Federer to play against U.S. in Davis Cup
Roger Federer ended speculation over his Davis Cup plans and announced that he will play for Switzerland against the United States in March. It will be the first time in five years the 13-time Grand Slam singles winner has broken up his early-season schedule for the Davis Cup. The World Group first-round series will be played March 6-8 in the U.S. at a venue to be chosen by the United States Tennis Association.
The Los Angeles Angels will exercise their 2009 options on outfielder Vladimir Guerrero and pitcher John Lackey but will decline their option on outfielder Garret Anderson. Guerrero, 32, an eight-time All-Star who batted .303 with 27 homers and 91 RBIs this season, will earn $15 million next year. Lackey, who was 12-5 with a 3.75 ERA this season, will earn $9 million in 2009. Anderson, 36, whose option price was $14 million, will receive a $3 million buyout and become eligible for free agency. Anderson, who has spent his entire career with the Angels, hit .293 with 15 homers and 84 RBIs in 145 games this season. An Angels spokeswoman said the club intends to discuss a free-agent contract with Anderson.
Et cetera: : Mariners general manager Jack Zduriencik has started his remodeling of the franchise, removing Bob Fontaine as vice president of scouting. ... The Pirates hired Jim Benedict, a former Indians and Yankees scout, as a special assistant to general manager Neal Huntington.
Michael Nylander scored the pivotal goal in a shootout, and the host Washington Capitals generated enough firepower to overcome the absence of Alex Ovechkin and beat the Nashville Predators, 4-3. Alexander Semin scored as Washington's second shooter before Ville Koistinen tied it on Nashville's third try at Jose Theodore. Nylander then beat Dan Ellis, and Theodore denied Martin Erat. Ovechkin, the NHL leading scorer and Most Valuable Player last season, left for Russia on Monday to be with his ailing grandfather. The slick-shooting left wing had played in 203 consecutive games and 253 of 254 in his career.
Colleges: : Texas A&M; agreed to pay $2.1 million to settle a lawsuit over the collapse of a bonfire tower that killed 12 people and injured dozens more nearly a decade ago. The families of four students killed and several of those who were injured sued the university and construction contractors hired to help build the 59-foot-tall tower of logs that fell apart in November 1999. ... Indiana University named Fred Glass as the school's athletic director, choosing the Indianapolis attorney to take over a department tainted by allegations that it failed to properly monitor the men's basketball program.

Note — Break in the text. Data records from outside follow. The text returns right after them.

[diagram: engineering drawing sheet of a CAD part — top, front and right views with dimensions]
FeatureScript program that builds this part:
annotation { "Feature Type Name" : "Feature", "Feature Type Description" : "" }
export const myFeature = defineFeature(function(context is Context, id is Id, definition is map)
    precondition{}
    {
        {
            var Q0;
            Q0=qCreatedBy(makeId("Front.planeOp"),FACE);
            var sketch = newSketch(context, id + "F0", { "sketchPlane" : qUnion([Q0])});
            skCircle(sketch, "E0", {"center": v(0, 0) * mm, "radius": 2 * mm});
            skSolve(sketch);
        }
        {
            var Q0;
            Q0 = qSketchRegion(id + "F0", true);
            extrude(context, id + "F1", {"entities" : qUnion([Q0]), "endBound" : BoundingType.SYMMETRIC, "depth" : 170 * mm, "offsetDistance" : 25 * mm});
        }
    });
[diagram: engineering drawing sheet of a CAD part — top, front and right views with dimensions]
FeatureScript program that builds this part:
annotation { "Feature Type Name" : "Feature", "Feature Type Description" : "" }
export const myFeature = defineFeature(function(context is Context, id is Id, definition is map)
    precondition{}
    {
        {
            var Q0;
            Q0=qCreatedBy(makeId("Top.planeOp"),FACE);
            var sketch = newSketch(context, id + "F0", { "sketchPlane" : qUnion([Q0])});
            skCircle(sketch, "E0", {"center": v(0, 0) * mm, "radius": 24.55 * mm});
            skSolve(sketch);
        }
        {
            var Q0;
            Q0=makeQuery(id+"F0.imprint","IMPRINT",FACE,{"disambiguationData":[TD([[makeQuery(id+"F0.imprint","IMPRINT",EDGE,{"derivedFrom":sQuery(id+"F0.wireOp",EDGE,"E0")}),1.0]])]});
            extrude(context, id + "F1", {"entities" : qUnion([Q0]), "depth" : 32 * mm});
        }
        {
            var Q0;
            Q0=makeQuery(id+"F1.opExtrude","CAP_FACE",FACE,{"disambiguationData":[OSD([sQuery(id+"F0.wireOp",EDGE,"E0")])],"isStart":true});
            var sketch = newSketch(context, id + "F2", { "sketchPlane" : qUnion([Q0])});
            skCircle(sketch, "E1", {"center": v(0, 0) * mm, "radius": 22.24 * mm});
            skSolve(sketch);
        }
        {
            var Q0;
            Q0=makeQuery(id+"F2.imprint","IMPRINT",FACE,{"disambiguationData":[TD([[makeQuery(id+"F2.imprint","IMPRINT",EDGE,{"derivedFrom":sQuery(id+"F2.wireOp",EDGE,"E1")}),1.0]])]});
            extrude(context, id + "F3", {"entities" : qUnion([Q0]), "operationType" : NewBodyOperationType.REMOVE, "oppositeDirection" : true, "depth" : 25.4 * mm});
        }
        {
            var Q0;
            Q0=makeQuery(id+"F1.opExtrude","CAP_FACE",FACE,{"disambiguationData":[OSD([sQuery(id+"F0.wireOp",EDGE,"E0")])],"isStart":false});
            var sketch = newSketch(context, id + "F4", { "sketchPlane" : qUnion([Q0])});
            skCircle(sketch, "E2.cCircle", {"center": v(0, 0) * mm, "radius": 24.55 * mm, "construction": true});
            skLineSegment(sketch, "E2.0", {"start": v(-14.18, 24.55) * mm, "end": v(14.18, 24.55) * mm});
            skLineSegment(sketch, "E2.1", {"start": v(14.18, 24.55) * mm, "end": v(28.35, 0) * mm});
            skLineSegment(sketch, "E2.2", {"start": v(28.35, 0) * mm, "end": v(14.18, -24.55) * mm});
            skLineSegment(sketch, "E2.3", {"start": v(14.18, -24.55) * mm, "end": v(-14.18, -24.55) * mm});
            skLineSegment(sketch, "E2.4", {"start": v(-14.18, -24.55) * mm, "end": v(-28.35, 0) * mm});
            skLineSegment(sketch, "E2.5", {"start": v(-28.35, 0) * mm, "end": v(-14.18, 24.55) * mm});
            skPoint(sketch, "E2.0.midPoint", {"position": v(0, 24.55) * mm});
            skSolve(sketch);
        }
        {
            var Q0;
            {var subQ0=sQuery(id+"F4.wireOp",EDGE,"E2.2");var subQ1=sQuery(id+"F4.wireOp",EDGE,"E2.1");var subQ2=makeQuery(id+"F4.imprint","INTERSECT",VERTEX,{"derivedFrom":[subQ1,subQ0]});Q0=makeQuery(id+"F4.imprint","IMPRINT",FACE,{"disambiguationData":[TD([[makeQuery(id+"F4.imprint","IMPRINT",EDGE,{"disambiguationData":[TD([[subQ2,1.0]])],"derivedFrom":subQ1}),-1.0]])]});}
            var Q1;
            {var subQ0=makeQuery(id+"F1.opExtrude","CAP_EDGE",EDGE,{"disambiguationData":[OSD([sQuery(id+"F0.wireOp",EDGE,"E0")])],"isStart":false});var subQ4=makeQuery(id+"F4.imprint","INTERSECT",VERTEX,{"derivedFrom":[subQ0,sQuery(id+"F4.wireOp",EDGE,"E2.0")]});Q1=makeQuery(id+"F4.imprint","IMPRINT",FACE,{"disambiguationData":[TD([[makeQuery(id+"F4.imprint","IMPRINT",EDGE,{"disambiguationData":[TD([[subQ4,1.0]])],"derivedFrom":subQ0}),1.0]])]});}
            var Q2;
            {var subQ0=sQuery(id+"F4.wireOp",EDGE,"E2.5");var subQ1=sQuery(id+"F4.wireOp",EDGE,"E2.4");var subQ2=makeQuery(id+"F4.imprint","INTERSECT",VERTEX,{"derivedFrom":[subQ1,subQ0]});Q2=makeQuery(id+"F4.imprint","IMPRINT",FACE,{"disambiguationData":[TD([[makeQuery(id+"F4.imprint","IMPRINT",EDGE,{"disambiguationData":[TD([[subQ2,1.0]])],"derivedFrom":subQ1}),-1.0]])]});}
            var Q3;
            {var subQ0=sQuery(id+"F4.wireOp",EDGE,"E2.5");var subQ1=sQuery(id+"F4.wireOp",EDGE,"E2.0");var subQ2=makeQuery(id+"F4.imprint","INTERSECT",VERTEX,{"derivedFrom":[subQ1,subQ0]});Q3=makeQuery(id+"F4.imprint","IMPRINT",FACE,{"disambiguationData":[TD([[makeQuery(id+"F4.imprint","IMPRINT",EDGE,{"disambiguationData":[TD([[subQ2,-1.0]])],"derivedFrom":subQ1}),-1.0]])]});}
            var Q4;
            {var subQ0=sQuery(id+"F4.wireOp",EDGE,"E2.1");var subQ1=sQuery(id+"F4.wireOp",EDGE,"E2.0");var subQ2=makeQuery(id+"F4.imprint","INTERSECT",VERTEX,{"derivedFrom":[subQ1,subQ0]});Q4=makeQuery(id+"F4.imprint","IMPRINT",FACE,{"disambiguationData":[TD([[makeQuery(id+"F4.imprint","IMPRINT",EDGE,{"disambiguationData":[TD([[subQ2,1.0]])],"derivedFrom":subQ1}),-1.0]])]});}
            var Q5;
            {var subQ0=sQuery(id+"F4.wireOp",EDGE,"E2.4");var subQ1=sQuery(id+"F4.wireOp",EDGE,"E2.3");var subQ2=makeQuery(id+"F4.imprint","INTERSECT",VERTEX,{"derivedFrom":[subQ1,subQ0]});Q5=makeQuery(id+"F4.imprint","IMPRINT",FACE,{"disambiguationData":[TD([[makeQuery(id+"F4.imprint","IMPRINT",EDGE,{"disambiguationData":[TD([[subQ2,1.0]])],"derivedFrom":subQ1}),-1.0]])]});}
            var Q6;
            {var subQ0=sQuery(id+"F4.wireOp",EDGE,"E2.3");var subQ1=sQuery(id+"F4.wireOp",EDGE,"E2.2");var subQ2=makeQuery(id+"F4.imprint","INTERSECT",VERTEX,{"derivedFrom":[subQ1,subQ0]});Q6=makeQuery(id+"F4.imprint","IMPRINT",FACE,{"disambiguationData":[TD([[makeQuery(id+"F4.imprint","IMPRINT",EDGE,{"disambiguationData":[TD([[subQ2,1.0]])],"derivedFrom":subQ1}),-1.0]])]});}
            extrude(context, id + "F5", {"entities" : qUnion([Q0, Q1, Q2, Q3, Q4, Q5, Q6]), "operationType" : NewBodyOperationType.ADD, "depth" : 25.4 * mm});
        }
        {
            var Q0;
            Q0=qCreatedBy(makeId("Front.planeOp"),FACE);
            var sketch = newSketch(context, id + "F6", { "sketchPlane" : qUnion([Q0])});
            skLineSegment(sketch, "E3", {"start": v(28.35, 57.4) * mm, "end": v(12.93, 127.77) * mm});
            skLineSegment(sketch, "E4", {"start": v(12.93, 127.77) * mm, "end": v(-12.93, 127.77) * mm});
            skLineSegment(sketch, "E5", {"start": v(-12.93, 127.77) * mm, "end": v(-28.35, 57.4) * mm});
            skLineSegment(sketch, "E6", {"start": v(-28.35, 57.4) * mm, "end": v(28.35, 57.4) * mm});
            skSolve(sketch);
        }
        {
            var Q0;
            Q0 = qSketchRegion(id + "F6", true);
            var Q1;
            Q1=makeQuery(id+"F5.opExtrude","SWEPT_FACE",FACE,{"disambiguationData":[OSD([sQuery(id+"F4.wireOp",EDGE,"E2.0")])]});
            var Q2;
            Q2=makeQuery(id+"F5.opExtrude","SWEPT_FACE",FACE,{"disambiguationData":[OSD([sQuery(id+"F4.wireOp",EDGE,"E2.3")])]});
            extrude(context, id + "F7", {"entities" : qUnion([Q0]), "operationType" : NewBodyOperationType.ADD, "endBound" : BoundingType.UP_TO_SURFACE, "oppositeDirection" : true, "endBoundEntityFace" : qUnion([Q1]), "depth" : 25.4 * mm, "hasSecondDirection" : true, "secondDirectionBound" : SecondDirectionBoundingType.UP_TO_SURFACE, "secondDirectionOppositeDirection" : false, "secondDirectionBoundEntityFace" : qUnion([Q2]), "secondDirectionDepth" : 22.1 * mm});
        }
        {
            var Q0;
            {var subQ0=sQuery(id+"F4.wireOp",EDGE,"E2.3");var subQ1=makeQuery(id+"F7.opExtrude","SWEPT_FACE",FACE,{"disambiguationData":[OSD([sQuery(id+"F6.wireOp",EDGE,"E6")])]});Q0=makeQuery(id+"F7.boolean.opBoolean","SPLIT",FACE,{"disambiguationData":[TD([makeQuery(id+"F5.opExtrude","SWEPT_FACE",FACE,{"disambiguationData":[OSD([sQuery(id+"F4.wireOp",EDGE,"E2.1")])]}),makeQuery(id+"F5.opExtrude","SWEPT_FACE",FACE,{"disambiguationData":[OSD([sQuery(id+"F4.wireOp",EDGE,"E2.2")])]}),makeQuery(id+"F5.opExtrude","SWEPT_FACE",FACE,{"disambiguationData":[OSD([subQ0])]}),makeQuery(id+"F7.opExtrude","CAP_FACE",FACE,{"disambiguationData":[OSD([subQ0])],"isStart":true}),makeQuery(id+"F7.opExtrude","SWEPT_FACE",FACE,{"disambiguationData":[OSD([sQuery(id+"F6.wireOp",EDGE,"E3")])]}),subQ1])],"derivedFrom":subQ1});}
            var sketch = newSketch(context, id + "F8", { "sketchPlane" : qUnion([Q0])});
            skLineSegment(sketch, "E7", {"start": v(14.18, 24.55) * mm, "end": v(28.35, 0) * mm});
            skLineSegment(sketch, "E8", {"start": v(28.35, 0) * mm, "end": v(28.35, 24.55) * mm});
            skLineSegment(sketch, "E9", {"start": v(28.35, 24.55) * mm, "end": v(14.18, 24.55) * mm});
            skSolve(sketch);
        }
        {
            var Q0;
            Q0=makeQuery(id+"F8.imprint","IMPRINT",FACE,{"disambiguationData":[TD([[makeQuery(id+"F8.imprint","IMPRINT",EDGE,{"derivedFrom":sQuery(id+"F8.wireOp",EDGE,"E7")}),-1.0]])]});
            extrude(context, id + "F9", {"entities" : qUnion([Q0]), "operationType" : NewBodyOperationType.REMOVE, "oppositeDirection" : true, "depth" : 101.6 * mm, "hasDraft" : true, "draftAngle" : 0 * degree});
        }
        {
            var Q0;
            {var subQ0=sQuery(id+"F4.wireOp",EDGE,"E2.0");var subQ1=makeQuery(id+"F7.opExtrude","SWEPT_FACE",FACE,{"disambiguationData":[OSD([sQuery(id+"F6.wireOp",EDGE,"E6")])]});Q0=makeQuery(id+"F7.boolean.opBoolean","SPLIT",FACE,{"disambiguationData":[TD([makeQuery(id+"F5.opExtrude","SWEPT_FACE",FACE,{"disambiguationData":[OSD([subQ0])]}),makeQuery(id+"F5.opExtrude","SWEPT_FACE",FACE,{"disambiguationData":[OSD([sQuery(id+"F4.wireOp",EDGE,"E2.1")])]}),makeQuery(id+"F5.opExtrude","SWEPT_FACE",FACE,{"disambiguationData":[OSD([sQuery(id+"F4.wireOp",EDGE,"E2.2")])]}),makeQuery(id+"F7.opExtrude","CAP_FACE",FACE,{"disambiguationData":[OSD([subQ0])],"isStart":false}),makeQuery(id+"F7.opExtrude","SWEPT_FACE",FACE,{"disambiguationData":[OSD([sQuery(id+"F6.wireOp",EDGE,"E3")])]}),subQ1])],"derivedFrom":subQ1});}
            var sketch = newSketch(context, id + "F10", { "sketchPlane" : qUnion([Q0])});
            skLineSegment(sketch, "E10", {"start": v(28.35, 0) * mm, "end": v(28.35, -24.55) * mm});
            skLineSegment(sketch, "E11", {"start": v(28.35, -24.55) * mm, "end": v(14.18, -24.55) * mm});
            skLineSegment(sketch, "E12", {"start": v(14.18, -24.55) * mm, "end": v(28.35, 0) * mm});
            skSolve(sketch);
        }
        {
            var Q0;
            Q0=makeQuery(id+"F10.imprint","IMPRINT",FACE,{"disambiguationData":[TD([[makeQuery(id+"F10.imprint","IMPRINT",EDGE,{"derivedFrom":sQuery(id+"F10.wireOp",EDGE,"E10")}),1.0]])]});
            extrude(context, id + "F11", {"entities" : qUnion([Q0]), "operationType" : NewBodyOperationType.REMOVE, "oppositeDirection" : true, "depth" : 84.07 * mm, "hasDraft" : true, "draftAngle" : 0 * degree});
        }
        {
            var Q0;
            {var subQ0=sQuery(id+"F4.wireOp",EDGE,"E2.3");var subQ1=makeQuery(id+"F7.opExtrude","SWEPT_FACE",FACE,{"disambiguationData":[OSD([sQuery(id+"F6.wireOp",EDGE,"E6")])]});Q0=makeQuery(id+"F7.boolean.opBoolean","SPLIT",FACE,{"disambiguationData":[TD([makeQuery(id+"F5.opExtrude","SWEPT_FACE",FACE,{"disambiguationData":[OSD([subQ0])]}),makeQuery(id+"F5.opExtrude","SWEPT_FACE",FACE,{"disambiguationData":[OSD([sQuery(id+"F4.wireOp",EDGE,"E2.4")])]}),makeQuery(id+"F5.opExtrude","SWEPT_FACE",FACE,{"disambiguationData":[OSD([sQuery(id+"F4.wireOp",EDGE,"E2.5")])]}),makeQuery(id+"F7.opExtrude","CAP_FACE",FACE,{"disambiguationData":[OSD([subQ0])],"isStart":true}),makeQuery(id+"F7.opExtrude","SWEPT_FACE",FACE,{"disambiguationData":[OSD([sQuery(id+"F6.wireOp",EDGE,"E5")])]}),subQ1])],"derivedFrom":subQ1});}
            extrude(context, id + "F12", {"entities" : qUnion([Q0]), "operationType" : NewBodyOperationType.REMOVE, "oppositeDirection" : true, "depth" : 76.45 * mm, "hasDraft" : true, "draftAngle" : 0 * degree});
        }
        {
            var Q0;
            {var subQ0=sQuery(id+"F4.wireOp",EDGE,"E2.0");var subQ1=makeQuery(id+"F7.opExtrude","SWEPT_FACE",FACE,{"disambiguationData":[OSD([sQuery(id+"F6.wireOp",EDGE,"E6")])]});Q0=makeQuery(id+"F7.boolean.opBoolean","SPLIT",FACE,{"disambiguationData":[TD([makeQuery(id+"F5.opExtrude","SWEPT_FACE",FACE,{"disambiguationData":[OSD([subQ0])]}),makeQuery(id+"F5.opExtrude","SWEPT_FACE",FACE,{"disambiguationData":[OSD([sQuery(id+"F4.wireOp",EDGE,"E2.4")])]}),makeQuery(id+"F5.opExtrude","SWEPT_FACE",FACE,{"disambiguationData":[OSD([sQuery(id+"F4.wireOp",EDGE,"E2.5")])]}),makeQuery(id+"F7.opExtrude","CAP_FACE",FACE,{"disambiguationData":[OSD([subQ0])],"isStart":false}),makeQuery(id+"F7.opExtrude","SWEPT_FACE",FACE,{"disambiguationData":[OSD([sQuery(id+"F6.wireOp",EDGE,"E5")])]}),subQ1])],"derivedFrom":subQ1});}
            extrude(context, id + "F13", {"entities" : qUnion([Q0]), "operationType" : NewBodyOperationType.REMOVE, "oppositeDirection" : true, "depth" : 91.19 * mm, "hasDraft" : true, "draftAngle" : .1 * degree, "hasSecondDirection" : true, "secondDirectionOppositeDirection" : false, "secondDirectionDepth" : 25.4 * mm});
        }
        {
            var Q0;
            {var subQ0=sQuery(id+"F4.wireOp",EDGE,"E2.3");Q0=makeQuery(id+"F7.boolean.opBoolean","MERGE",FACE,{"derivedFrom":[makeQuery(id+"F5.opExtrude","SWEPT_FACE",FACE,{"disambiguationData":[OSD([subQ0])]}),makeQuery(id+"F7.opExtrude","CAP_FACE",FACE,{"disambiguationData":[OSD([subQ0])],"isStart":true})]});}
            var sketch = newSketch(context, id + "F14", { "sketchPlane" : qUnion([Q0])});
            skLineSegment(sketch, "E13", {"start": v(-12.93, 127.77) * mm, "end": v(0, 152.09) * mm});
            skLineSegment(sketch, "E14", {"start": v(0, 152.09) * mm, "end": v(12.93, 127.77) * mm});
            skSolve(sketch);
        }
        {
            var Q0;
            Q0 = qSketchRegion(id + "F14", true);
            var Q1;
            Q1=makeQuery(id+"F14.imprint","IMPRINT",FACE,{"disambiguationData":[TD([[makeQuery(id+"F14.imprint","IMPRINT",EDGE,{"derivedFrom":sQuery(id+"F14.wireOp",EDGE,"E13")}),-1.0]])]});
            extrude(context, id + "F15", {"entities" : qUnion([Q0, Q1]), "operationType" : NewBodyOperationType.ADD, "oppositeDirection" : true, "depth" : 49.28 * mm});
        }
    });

College football:: Fifteen North Texas players failed drug tests conducted this fall at the request of coach Todd Dodge. Eighty-six players tested from Sept. 24 to Oct. 15 were chosen by the coaching staff and were considered regular contributors to the team. Dodge said at his weekly news conference that he couldn't specify the types of drugs but later referred to them generally as "street drugs." ... Purdue quarterback Curtis Painter had what coach Joe Tiller called a slight-to-moderate right shoulder separation against Minnesota last weekend, putting his nation-leading streak of 40 consecutive starts in jeopardy. ... Tennessee coach Phillip Fulmer spent a lot of time defending himself and dismissing speculation about his job security. Fulmer said most of the talk about his job being on the line has been "misinformation," though he said he doesn't bother paying attention to much of it.
Olympics: : The World Anti-Doping Agency said it has received the results of the 300 drug tests from the Beijing Olympics that it had previously reported as missing. The International Olympic Committee said the mix-up was caused by a "communication problem" between the Beijing lab and the observers and that all the results had been traced and later sent to the WADA team. All those tests were negative.
Cycling: : Alberto Contador won't race in the 2009 Giro d'Italia and might miss the Spanish Vuelta to focus on winning the Tour de France. The Spaniard has claimed a sweep of cycling's three major races, including the 2007 Tour.
Soccer: : Diego Maradona was offered a chance to coach Argentina's team but declined to say whether he accepted. "We have to keep talking," Maradona said. "There are some things to resolve. This is just beginning."